## START Text to read

Slurm Batch System

Slurm User Interfaces (UIs)

Please login on slurm-ui.twgrid.org for the slurm batch job system.

User Interface Nodes

OS

Purpose

Note

slurm-ui.twgrid.org

CentOS 7

Job submission, File download/upload

General portal, DNS Round Robin for load balance among slurm-ui01, slurm-ui02 and slurm-ui03

slurm-ui-asiop.twgrid.org

CentOS 7

Job submission, File download/upload

Dedicated for AS-IOP users, online in 20220919

Note

  • No computing jobs in the UI for its limitation , or your jobs will be killed without notice.

  • Your IP will be banned for if your wrong password login failures exceeds 5 times to avoid insecure attack.

## END Text to read
## START Excerpted records

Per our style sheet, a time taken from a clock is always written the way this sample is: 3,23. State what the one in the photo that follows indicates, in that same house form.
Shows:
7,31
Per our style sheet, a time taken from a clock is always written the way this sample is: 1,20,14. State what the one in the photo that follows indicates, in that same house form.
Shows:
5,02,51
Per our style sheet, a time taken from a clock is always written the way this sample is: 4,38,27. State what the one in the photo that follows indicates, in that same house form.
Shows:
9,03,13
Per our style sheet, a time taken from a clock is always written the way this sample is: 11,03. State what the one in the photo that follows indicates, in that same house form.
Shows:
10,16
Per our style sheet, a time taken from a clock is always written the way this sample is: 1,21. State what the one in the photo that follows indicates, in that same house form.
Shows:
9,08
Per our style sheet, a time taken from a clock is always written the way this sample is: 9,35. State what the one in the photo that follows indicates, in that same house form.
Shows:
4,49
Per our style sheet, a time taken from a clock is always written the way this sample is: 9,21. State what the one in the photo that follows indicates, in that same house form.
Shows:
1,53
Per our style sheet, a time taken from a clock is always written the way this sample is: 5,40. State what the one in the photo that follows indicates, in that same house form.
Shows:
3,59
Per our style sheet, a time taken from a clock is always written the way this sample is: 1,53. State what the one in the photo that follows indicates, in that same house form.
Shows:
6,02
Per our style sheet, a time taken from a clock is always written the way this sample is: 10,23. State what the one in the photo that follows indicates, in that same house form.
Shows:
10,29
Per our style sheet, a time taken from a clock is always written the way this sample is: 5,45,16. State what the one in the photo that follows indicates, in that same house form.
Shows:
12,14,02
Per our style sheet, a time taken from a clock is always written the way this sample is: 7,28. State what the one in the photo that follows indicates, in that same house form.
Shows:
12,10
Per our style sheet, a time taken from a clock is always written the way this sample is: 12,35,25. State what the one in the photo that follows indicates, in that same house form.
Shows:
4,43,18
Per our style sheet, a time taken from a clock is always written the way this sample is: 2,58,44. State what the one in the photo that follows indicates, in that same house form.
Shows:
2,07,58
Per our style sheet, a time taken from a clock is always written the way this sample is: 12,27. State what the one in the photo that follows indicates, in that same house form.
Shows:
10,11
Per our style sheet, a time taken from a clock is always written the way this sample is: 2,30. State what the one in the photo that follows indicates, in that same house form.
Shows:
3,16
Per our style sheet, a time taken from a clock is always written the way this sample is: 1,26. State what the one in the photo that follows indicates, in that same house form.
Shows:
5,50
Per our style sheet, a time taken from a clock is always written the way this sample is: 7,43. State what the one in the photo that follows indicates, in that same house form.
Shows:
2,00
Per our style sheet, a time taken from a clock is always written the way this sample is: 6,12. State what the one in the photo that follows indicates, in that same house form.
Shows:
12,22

## END Excerpted records

• _Requirements_:
1. In the Slurm batch system page, which user interface node is reserved for AS-IOP users?
2. Drawing on the Slurm batch system page, explain why slurm-ui.twgrid.org uses DNS round robin.
3. Continue the Slurm batch system page after its final note.

• _Answers for this exercise_:
1. slurm-ui-asiop.twgrid.org

2. slurm-ui.twgrid.org is the general portal. It uses DNS round robin to balance the load among the three nodes slurm-ui01, slurm-ui02 and slurm-ui03.

3.
  • To preview files with installed GUI software in UIs, please follow the example below:

    ssh -XY <your_account>@slurm-ui.twgrid.org
    

    to login in the UI with X11 forwarding enabled. If you are using Windows™ system, please install and execute Xming before connect to the UI. If you are using MacOS™, you will probably install xquartz to have the capability of X11 in the MacOS™.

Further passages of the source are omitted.